The task ▸ Rewrite the records from the line containing "Каталог товаров" through the line containing "Top 10 produktov", substituting "Bosch" for "Makita" and keeping every other line as it stands. Leave the pictures out of your answer.

BEGIN Provided information

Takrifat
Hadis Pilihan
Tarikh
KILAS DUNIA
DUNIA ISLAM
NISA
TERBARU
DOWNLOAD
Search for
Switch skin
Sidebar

END Provided information
BEGIN Provided information

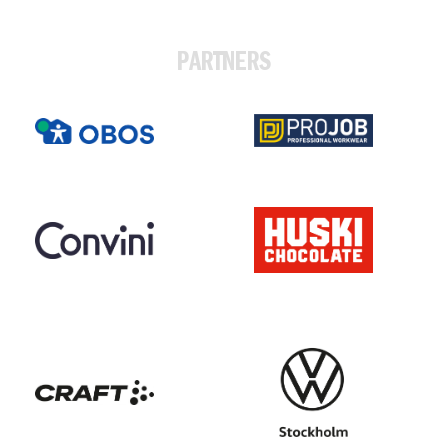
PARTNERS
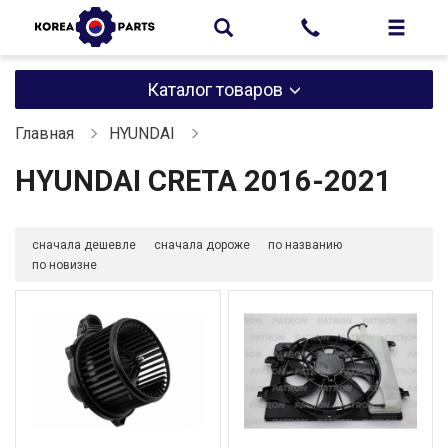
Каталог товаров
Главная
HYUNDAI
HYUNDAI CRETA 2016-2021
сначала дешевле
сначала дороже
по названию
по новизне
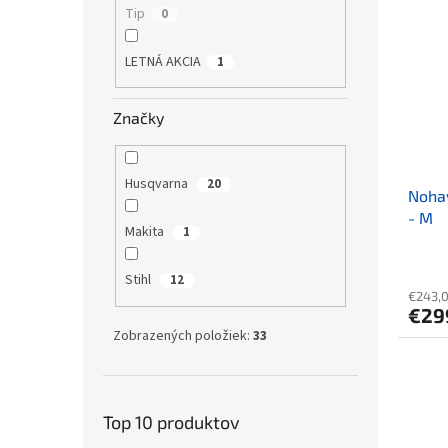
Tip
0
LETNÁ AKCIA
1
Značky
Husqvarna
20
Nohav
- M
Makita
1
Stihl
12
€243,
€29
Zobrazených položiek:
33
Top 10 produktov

END Provided information

Exercise result ▸
Каталог товаров
Главная
HYUNDAI
HYUNDAI CRETA 2016-2021
сначала дешевле
сначала дороже
по названию
по новизне
Tip
0
LETNÁ AKCIA
1
Značky
Husqvarna
20
Nohav
- M
Bosch
1
Stihl
12
€243,
€29
Zobrazených položiek:
33
Top 10 produktov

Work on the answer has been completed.